• [ACTIVITY]:
Restate the flat MNIST walkthrough starting with "Defining the Algorithm" and going on through "its init method.", replacing "sequential model" with "recurrent model".

• [TEXT BLOCK]:
----------------
Defining the Algorithm
We first define the dataset by creating a new class in the datasets module. In this example we will add flat_MNIST which is the MNIST dataset, but the image is fed to a sequential model pixel by pixel and the environments are different orders of the pixels.
First let’s define the dataset class and its init method.
class flat_MNIST(Multi_Domain_Dataset):
""" Class for flat MNIST dataset
Each sample is a sequence of 784 pixels.
The task is to predict the digit
Args:
flags (argparse.Namespace): argparse of training arguments
Note:
The MNIST dataset needs to be downloaded, this is automaticaly done if the dataset isn't in the given data_path
"""
## Dataset parameters
SETUP = 'seq'
TASK = 'classification'
SEQ_LEN = 28*28
PRED_TIME = [783]
INPUT_SHAPE = [1]
OUTPUT_SIZE = 10
## Environment parameters
ENVS = ['forwards', 'backwards', 'scrambled']
SWEEP_ENVS = list(range(len(ENVS)))
def __init__(self, flags, training_hparams):
super().__init__()
if flags.test_env is not None:
assert flags.test_env < len(self.ENVS), "Test environment chosen is not valid"
else:
warnings.warn("You don't have any test environment")
# Save stuff
self.test_env = flags.test_env
self.class_balance = training_hparams['class_balance']
self.batch_size = training_hparams['batch_size']
## Import original MNIST data
MNIST_tfrm = transforms.Compose([ transforms.ToTensor() ])
----------------
• [INPUT DATA]:
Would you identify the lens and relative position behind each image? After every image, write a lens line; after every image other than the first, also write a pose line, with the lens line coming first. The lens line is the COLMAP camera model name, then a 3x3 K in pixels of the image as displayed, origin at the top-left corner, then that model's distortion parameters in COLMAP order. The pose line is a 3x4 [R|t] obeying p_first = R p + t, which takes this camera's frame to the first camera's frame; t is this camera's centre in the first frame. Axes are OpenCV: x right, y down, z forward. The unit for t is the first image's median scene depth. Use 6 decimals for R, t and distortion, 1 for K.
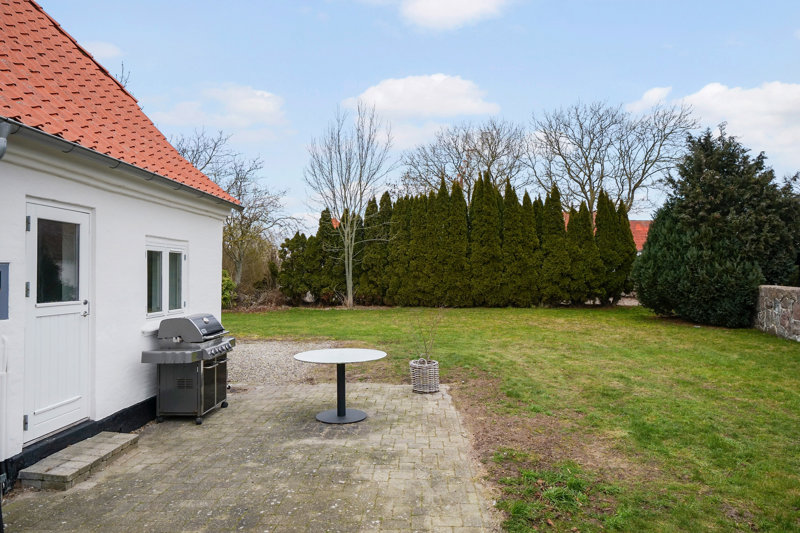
----------------
• [TASK RESPONSE]:
Defining the Algorithm
We first define the dataset by creating a new class in the datasets module. In this example we will add flat_MNIST which is the MNIST dataset, but the image is fed to a recurrent model pixel by pixel and the environments are different orders of the pixels.
First let’s define the dataset class and its init method.